Zwischen April und Juni 2024 stellte das Gericht Mailand die Armani-Operations-Gruppe und Manufactures Dior unter gerichtliche Aufsicht. Dabei wurden mehrere chinesische Produktionsfirmen, die in Italien ansässig sind und Luxusgüter für Dior und Armani herstellen, unter Zwangsverwaltung gestellt. Die Staatsanwälte hatten den Unternehmen vorgeworfen, ihre Beschäftigten systematisch zu misshandeln.

»Die Verbraucher, die Produkte der beiden Modegiganten kaufen, geben erhebliche Summen aus, um Kleidung, Schuhe und Accessoires zu erwerben, die auf dem Papier für hervorragende Qualität und Verarbeitung stehen sollten«, schrieb die Organisation für Verbraucherschutz Codacons am Mittwoch in einem Pressestatement. »Die Vorwürfe der Kartellbehörde scheinen jedoch das Gegenteil zu beweisen, denn sie heben hervor, dass die Produkte aus Labors stammen, in denen Arbeiter mit unangemessenen Löhnen, Arbeitszeiten jenseits der gesetzlichen Grenzen und unzureichenden Gesundheits- und Sicherheitsbedingungen beschäftigt sind.« Diese Faktoren würden die »sehr hohen Preise, die die beiden Marken in Rechnung stellen, nicht im geringsten rechtfertigen und den Verbrauchern eindeutig schaden«. Laut Codacons würde deshalb auch ein deutliches Ungleichgewicht zwischen den Einnahmen der beiden Moderiesen und den Löhnen der ausgebeuteten und unterbezahlten Arbeiter entstehen.
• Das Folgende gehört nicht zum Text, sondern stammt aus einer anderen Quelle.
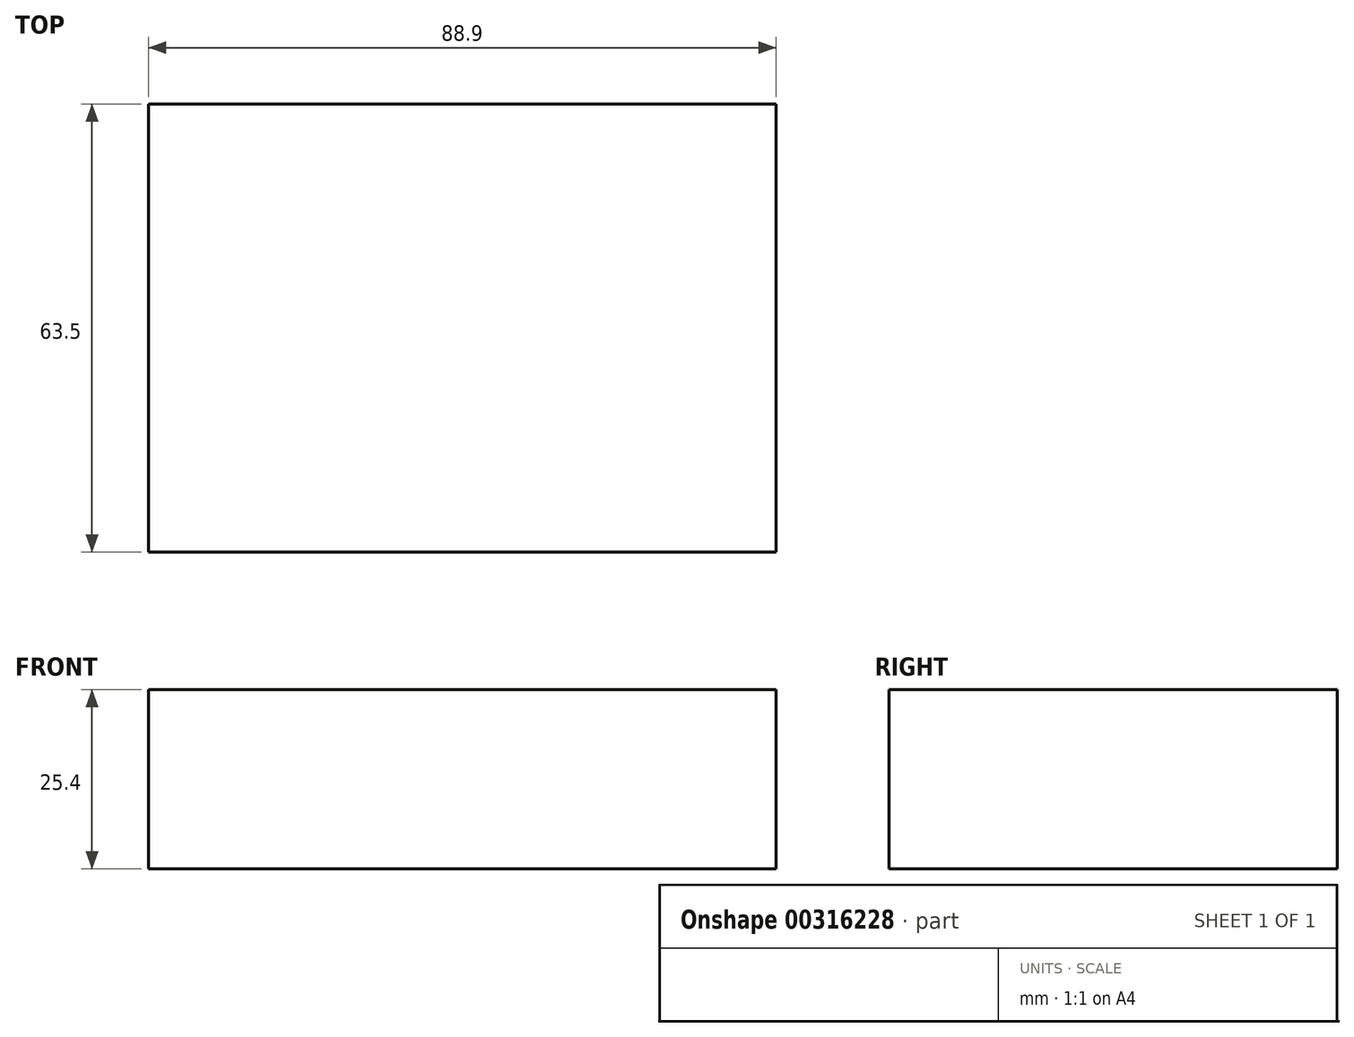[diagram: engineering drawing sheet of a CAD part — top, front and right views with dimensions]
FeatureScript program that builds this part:
annotation { "Feature Type Name" : "Feature", "Feature Type Description" : "" }
export const myFeature = defineFeature(function(context is Context, id is Id, definition is map)
    precondition{}
    {
        {
            var Q0;
            Q0=qCreatedBy(makeId("Top.planeOp"),FACE);
            var sketch = newSketch(context, id + "F0", { "sketchPlane" : qUnion([Q0])});
            skLineSegment(sketch, "E0.bottom", {"start": v(-20.15, -31.66) * mm, "end": v(68.75, -31.66) * mm});
            skLineSegment(sketch, "E0.top", {"start": v(-20.15, 31.84) * mm, "end": v(68.75, 31.84) * mm});
            skLineSegment(sketch, "E0.left", {"start": v(-20.15, -31.66) * mm, "end": v(-20.15, 31.84) * mm});
            skLineSegment(sketch, "E0.right", {"start": v(68.75, -31.66) * mm, "end": v(68.75, 31.84) * mm});
            skSolve(sketch);
        }
        {
            var Q0;
            Q0 = qSketchRegion(id + "F0", true);
            extrude(context, id + "F1", {"entities" : qUnion([Q0]), "depth" : 25.4 * mm});
        }
    });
Der Präsident von Federmoda, Giulio Felloni, schlug am Mittwoch Alarm: »Dies könnte sicherlich einen Kaskadeneffekt von den Unternehmen bis hin zum Endverbraucher auslösen«, erklärte er der Zeitung La Stampa. Laut Felloni, dessen Verband das »Made in Italy« vertritt, sei es heute eine echte »Notwendigkeit« für die Unternehmen, »ethisch vertretbare Produkte zu liefern, sowohl in bezug auf den Inhalt als auch auf die Verarbeitung«, denn es sei »die Kundschaft, die diesen Mehrwert verlangt«.